Blessed are the pure in heart

 

“Blessed are the pure in heart, for they shall see God.”

μακάριοι οἱ καθαροὶ τῇ καρδίᾳ, ὅτι αὐτοὶ τὸν θεὸν ὄψονται.

With this beatitude we are at the absolute summit. This is the holy of holies of the holy of holies!

I looked at close to 50 translations. The majority say “pure in heart.” Jesus did not say “pure in thoughts” as some modern translations do. The Phillips translation says, “Happy are the utterly sincere, for they will see God!” Terrible!

But καθαροὶ also means clean. So, Young’s Translation: “Happy the clean in heart — because they shall see God.” The Worldwide English New Testament says: “God makes happy those who have clean hearts. They will see God.” Not bad.

And then there is The Message, a unique paraphrase, not a translation, put out by Eugene Peterson: “You’re blessed when you get your inside world—your mind and heart—put right. Then you can see God in the outside world.”

Obviously Peterson puts in a lot of extra words there that are not in the original Greek – but he comes close to how St. Gregory of Nyssa interpreted this verse! Gregory got dizzy thinking about this verse and could not see how any human could actually see God! So Gregory resorts to the idea that we can not see God in his essence – in his inner, unapproachable being – but we can see/experience God through his energies. But he doesn’t stop there.

Have you ever wondered about all these cooking shows that are so popular among TV viewers today? How many of these millions of viewers actually end up cooking? You’d never know from all the crowds at fast-food places! Gregory says something similar: It is not blessed to know something about God, but to have God present within you. That is why Jesus said, “The Kingdom of God is within you.” And then Gregory hits the jackpot: If a person’s heart has been purified of every unruly movement, that person will see the Image of the Divine Nature in his/her own beauty. Tremendous insight!

Do you understand what Gregory of Nyssa is saying? If your heart is pure/clean, you will see God’s presence in your own beauty. Gregory is saying that you are beautiful. God has printed his own likeness, his own glory in you. God carved you and he is the model for what he carved in you! Is your heart not clean? Has the divine image been covered by all sorts of clutter? You can be clean, just like you can burnish a precious piece of silver so it shines again in all its brilliance. How do you become pure in heart? Gregory gives the only answer a Christian can give: through the whole teaching of the Gospel. The Gospel of Jesus Christ has everything you need to become pure in heart and thus to see God.

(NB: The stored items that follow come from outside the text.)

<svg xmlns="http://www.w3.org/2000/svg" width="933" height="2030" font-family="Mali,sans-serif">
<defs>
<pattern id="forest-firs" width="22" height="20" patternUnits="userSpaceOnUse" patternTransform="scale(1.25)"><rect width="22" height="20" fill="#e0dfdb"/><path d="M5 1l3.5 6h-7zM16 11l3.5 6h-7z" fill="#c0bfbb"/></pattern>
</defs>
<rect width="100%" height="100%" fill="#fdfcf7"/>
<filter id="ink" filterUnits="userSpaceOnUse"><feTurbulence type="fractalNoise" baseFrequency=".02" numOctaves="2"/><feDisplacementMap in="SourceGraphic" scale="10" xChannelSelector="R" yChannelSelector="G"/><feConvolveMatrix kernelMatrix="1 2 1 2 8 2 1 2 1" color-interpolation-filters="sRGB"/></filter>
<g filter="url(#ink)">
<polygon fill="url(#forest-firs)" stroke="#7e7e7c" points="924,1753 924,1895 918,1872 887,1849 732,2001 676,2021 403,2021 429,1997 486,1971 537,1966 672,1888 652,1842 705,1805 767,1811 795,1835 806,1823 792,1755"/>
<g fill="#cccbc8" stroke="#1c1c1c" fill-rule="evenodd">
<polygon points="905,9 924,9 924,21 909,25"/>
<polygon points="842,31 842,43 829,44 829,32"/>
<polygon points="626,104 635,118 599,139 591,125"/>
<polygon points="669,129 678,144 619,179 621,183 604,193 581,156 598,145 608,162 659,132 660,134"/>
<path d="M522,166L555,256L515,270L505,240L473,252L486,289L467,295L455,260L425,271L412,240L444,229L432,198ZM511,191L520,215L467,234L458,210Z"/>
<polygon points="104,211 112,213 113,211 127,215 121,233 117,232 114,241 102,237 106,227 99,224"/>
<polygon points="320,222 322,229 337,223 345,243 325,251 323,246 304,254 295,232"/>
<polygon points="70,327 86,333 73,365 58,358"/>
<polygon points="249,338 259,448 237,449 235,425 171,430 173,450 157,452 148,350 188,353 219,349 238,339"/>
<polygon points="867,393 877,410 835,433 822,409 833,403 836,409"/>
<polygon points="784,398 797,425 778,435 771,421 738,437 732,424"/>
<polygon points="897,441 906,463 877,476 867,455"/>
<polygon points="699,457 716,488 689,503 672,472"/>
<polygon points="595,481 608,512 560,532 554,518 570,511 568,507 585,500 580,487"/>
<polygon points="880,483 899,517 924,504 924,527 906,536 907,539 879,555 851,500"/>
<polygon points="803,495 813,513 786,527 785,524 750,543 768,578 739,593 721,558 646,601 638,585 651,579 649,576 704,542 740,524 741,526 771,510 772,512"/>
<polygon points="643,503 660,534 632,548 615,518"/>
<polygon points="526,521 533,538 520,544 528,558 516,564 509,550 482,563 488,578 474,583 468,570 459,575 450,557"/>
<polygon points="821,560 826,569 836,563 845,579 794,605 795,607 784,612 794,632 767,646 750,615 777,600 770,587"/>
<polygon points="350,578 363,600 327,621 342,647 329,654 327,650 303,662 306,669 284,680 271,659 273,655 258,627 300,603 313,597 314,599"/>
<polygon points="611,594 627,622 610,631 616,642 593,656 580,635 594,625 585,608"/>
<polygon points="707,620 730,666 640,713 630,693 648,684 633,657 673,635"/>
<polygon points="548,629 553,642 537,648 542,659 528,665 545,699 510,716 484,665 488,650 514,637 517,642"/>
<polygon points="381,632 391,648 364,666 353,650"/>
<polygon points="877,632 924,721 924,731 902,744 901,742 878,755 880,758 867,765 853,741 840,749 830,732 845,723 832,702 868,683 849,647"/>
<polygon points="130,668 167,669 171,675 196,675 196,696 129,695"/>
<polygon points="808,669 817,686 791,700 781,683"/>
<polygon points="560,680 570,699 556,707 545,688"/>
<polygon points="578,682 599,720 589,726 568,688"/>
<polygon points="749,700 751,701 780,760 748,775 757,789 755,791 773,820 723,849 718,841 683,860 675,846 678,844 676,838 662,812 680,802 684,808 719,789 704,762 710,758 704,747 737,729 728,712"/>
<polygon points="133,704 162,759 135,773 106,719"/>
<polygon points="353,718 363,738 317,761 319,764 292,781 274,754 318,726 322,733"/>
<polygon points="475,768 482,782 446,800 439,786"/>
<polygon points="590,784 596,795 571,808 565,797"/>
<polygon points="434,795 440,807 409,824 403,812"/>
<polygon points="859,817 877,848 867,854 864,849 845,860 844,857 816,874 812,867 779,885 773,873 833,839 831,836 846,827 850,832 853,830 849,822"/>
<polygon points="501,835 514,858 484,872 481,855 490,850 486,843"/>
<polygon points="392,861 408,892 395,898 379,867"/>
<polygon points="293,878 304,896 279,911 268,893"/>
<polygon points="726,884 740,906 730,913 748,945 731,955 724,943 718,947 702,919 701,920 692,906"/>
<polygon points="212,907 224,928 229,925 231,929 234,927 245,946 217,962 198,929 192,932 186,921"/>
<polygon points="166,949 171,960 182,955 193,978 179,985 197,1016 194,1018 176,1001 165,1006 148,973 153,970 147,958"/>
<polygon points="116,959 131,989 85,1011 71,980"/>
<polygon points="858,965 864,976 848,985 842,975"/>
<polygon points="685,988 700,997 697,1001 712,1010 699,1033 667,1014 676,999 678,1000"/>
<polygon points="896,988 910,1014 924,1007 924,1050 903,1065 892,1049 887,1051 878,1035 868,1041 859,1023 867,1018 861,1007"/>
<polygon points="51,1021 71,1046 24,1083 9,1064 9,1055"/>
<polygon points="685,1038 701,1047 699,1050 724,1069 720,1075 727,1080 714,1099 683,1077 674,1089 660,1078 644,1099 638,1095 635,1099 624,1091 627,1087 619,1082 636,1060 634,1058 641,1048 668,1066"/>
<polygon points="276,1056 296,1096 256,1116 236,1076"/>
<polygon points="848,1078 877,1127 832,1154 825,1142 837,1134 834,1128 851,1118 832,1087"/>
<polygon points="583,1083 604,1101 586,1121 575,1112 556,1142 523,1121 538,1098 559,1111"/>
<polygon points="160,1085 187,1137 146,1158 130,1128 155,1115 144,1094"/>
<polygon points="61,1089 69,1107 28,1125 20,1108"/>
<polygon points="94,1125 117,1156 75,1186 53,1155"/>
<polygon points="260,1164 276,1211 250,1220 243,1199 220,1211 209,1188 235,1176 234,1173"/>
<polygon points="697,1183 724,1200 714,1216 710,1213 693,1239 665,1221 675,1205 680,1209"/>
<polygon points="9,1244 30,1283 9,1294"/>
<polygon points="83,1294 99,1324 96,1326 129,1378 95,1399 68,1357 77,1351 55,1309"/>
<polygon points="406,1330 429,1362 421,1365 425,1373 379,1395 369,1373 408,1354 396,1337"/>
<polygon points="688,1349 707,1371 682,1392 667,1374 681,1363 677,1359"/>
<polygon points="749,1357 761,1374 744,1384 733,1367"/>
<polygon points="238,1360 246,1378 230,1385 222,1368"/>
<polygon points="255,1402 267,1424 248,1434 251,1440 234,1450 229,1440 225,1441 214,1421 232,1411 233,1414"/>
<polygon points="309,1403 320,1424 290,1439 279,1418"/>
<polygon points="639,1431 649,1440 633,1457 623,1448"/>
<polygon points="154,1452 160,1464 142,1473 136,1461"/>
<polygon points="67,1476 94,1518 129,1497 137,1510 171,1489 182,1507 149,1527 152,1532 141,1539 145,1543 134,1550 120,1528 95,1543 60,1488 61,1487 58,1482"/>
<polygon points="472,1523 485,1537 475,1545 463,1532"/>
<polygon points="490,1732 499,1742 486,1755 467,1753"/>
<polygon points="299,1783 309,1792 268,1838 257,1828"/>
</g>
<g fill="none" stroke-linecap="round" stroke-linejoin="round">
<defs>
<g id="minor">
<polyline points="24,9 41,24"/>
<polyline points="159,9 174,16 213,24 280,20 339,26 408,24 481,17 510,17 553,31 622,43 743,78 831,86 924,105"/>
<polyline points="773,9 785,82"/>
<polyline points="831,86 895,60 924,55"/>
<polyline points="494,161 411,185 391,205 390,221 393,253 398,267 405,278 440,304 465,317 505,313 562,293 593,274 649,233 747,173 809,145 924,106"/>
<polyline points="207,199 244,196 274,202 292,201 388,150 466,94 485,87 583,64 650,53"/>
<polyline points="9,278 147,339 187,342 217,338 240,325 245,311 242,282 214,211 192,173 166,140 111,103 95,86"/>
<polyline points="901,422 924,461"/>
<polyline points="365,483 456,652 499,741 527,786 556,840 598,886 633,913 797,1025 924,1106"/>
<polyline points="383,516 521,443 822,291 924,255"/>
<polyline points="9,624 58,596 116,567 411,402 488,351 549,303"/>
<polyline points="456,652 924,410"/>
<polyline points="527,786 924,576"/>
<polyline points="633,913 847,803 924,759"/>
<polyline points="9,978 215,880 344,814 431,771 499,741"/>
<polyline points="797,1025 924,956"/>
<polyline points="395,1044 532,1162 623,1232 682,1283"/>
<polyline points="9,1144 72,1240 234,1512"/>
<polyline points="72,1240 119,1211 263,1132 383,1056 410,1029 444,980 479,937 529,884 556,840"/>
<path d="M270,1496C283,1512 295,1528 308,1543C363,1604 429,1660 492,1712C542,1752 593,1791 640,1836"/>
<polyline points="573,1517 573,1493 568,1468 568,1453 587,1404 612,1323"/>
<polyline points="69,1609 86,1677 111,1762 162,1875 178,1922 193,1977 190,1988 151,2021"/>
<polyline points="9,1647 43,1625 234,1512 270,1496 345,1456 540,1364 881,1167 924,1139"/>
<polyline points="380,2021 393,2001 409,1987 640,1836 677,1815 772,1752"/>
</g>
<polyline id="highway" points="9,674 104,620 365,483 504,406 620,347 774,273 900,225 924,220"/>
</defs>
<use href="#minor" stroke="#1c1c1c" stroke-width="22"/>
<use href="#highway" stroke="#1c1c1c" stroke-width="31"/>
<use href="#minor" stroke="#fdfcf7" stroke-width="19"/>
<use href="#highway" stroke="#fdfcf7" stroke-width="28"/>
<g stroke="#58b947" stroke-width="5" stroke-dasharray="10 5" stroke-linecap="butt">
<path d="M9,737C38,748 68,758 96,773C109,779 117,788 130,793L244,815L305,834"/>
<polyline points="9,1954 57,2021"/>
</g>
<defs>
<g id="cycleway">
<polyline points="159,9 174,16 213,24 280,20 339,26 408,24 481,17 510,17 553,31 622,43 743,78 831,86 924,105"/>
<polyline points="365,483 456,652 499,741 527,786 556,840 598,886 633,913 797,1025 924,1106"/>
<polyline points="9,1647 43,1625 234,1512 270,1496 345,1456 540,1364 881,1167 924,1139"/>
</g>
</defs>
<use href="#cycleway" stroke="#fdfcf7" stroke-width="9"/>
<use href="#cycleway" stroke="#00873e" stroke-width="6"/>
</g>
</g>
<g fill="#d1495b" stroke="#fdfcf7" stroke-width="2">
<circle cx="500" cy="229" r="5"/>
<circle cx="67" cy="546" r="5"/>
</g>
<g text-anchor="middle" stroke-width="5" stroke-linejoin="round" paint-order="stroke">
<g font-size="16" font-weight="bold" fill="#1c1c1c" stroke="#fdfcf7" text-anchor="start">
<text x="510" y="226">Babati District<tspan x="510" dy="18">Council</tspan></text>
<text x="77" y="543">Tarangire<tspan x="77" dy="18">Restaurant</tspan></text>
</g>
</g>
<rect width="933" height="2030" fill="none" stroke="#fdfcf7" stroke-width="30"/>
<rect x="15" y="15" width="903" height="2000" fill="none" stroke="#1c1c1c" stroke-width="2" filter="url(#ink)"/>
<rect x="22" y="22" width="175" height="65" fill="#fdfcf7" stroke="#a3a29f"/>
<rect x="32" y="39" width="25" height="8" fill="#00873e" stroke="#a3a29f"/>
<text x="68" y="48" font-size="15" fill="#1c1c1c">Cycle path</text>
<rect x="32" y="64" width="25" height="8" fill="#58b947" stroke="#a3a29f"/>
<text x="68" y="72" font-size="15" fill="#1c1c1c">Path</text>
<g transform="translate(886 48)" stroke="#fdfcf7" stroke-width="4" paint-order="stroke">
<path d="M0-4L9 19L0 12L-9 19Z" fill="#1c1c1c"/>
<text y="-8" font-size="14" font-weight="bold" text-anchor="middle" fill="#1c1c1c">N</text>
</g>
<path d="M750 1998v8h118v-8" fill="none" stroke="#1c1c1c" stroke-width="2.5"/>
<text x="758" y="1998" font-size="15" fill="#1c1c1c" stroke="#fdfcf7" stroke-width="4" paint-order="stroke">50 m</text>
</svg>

St. Augustine wrote something magnificent which has nothing to do with the Beatitudes but which I find particularly relevant. In the 11th book of his Confessions he writes (in the Henry Chadwick scholarly translation):

81rRdfu8C1LMy life is a distension (a Latin word meaning distraction and implying being scattered) in several directions. ‘Your right hand upheld me’ (Ps. 17:36; 62:9) in my Lord, the Son of man who is mediator between you the One and us the many, who live in a multiplicity of distractions by many things; so ‘I might apprehend him in whom also I am apprehended’ (Phil. 3:12– 14), and leaving behind the old days I might be gathered to follow the One, ‘forgetting the past’ and moving not towards those future things which are transitory but to ‘the things which are before’ me, not stretched out in distraction but extended in reach, not by being pulled apart but by concentration. So I ‘pursue the prize of the high calling’ where I ‘may hear the voice of praise’ and ‘contemplate your delight’ (Ps. 25:7; 26:4) which neither comes nor goes. But now ‘my years pass in groans’ (Ps. 30:11) and you, Lord, are my consolation. You are my eternal Father, but I am scattered in times whose order I do not understand. The storms of incoherent events tear to pieces my thoughts, the inmost entrails of my soul, until that day when, purified and molten by the fire of your love, I flow together to merge into you.

I have highlighted the most pertinent parts: These are the words of a man whose life is scattered all over the place like your life and mine are also scattered all over the place. Perhaps nothing stands against purity of heart more than the clutter and distractions of our everyday lives. Augustine does not lose hope. Though his soul is torn in so many directions until the day he dies, he looks to that day when all the clutter and dirt will be purified and melted by the fire of God’s love and he, Augustine, will become one with God. That’s the promise of the Sixth Beatitude. The promise is for you and for me. Never lose hope if you don’t see the beauty of God’s image in you. It will come. somehow, somewhen.